» **SUPPLIED TEXT**
Unlike many of my peers who started late careers in software, I’ve actually been programming since my early teens. Silly Harry Potter sites on geocities, BASIC programming and Lego Robotics in middle school enrichment programs, Java and MATLAB in college.
But it wasn’t until I was 25 that I finally decided programming could be a career. It was after an assignment at DevBootcamp where we parsed HTML from craigslist and displayed summary information on the command line. Then, I concretely understood how code is powerful and connective.
Was I crazy for not seeing this in all the other examples I’d encountered? Maybe. My predominant experience with code up to that point was games – mazes, space invader, etc. (And a bit of isolated laboratory data analysis.) I never feared studying software because of my gender or my perceived intelligence, but its conflation with games drove me away, because I consider games a waste of time.
There are good reasons for teaching with games – they are modular and isolated, and they have clear, satisfying goals. Programming as a career sometimes feels like a game, because it’s easy to focus on creating good code structures while disconnecting from ultimate uses, like “this is for running a corporate ticketing system.” And many of the failings of the tech industry are from forgetting that code has actual consequences (facebook news) or getting lost in an insular world (every app that mails you something inconsequential). So I think it’s appropriate to be wary of the games.
Let me tell you a story:
Once upon a time a fictional couple moved into an apartment in a house with three units. On each trash day, a fictional neighbor moved the trash cans ever-closer to the couple’s front door, eventually with a note. The couple, previously uninformed of a trash-moving arrangement but dazzled by this elegant hinting of their new duty, immediately felt ashamed of their lack of conscientiousness. They placed ‘Take out trash for apartment building’ onto their google calendars as a recurring weekly event. They planted an avocado tree as a peace offering. And everyone lived happily ever after.

» **TASKS FOR THIS EXERCISE**
A: Print the passage of the essay on becoming a programmer between "Unlike many of" and "MATLAB in college.", inclusive.
B: Please render the lines in the records between the lines holding "pose: elev=245.2 azim=357.0" and "Dot at: (264, 217)", inclusive, as a numbered list, leaving out any blank lines.

» **INFORMATION GIVEN**
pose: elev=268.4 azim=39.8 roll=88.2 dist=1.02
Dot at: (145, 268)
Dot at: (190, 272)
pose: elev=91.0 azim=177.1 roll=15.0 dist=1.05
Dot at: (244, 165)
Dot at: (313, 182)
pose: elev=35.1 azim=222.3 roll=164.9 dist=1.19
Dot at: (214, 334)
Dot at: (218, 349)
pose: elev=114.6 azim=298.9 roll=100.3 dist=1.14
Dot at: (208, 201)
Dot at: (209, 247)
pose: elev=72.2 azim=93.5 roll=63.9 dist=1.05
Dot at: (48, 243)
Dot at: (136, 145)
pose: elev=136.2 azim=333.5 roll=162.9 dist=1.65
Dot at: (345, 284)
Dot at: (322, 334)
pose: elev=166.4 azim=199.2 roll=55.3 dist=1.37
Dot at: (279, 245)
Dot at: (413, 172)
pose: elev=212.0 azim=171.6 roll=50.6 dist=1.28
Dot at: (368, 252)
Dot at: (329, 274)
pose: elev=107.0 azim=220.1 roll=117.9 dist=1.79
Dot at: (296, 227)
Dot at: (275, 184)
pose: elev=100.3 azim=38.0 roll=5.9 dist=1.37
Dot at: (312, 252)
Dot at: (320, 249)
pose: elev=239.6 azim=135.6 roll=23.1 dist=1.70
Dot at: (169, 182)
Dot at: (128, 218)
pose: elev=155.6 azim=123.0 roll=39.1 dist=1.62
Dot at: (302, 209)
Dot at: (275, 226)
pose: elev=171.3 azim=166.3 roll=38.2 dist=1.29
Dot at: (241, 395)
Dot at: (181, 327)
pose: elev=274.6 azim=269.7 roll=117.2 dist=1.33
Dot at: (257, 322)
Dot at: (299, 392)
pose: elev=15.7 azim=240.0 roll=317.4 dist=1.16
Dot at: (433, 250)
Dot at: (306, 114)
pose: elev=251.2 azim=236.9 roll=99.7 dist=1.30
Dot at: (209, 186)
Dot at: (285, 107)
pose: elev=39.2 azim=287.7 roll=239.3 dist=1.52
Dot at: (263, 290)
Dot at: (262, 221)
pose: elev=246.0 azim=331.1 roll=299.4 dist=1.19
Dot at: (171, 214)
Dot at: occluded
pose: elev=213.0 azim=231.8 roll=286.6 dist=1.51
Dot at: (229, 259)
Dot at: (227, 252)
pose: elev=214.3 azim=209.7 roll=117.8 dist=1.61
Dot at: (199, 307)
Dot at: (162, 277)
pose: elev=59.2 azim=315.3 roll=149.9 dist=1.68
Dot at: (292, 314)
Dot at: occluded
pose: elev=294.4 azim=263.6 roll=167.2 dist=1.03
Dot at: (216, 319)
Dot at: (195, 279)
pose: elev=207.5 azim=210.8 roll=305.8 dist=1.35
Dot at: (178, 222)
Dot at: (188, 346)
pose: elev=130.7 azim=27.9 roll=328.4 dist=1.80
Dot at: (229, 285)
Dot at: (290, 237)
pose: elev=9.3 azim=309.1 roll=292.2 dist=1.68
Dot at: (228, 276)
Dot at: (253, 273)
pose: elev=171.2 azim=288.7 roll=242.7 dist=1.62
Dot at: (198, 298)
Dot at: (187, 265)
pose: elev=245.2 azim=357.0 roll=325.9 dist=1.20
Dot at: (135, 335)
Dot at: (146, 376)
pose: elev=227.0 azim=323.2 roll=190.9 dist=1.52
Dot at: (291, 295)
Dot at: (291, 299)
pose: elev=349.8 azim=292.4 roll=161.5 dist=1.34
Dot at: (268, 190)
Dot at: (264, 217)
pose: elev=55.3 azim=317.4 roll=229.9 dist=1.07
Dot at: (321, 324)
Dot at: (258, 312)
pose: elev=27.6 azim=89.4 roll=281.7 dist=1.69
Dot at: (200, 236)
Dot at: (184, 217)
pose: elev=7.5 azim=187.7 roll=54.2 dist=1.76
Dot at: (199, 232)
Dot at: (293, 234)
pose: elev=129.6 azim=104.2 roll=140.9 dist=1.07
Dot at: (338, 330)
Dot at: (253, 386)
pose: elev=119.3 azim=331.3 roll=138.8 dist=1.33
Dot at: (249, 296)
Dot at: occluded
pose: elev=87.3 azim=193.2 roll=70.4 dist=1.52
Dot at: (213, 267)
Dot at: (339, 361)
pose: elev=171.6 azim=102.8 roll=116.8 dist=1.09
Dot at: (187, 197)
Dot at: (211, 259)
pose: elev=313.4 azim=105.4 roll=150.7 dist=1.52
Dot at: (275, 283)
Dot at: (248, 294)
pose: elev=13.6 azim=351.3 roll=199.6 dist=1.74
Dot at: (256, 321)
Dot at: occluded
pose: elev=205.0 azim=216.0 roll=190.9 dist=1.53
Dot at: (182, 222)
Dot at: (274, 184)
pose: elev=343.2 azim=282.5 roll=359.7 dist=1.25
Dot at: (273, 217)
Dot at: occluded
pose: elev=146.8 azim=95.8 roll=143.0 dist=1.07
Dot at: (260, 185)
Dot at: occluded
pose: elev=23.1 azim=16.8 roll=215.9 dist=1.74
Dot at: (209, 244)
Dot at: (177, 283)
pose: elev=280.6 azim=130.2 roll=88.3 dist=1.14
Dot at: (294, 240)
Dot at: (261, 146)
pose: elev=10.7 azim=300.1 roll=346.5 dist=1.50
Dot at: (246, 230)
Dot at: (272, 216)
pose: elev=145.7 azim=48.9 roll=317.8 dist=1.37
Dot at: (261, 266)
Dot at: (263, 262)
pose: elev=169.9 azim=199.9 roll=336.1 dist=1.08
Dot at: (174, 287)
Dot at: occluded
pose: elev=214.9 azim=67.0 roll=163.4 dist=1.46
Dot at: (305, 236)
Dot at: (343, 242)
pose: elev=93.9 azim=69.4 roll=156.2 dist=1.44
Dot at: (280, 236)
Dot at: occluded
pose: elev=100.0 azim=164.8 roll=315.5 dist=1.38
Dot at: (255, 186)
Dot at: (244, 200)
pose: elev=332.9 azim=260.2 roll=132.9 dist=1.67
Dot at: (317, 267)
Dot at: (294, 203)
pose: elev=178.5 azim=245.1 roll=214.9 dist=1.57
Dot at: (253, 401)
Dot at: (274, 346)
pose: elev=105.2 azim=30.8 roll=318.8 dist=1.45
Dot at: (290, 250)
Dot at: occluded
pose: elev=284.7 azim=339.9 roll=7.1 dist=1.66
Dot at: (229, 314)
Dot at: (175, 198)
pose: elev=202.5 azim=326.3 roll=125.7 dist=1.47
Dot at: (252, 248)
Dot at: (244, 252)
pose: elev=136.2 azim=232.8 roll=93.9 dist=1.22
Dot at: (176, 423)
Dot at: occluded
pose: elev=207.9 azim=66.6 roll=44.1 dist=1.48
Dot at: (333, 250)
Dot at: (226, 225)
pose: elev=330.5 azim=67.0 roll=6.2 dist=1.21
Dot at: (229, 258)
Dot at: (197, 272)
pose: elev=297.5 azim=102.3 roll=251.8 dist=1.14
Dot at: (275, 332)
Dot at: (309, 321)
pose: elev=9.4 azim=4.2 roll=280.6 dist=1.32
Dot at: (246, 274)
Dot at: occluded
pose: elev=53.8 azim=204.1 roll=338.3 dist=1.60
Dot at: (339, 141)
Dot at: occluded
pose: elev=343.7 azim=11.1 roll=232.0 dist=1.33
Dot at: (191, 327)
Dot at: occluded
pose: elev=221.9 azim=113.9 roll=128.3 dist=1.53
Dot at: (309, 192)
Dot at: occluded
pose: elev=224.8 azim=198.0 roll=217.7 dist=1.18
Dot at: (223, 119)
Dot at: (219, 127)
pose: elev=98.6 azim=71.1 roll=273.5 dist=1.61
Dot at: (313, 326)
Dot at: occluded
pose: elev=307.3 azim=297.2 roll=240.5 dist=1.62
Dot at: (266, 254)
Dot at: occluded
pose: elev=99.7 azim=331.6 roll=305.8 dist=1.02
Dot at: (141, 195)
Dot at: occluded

» **ANSWERS PROVIDED**
A:
Unlike many of my peers who started late careers in software, I’ve actually been programming since my early teens. Silly Harry Potter sites on geocities, BASIC programming and Lego Robotics in middle school enrichment programs, Java and MATLAB in college.

B:
1. pose: elev=245.2 azim=357.0 roll=325.9 dist=1.20
2. Dot at: (135, 335)
3. Dot at: (146, 376)
4. pose: elev=227.0 azim=323.2 roll=190.9 dist=1.52
5. Dot at: (291, 295)
6. Dot at: (291, 299)
7. pose: elev=349.8 azim=292.4 roll=161.5 dist=1.34
8. Dot at: (268, 190)
9. Dot at: (264, 217)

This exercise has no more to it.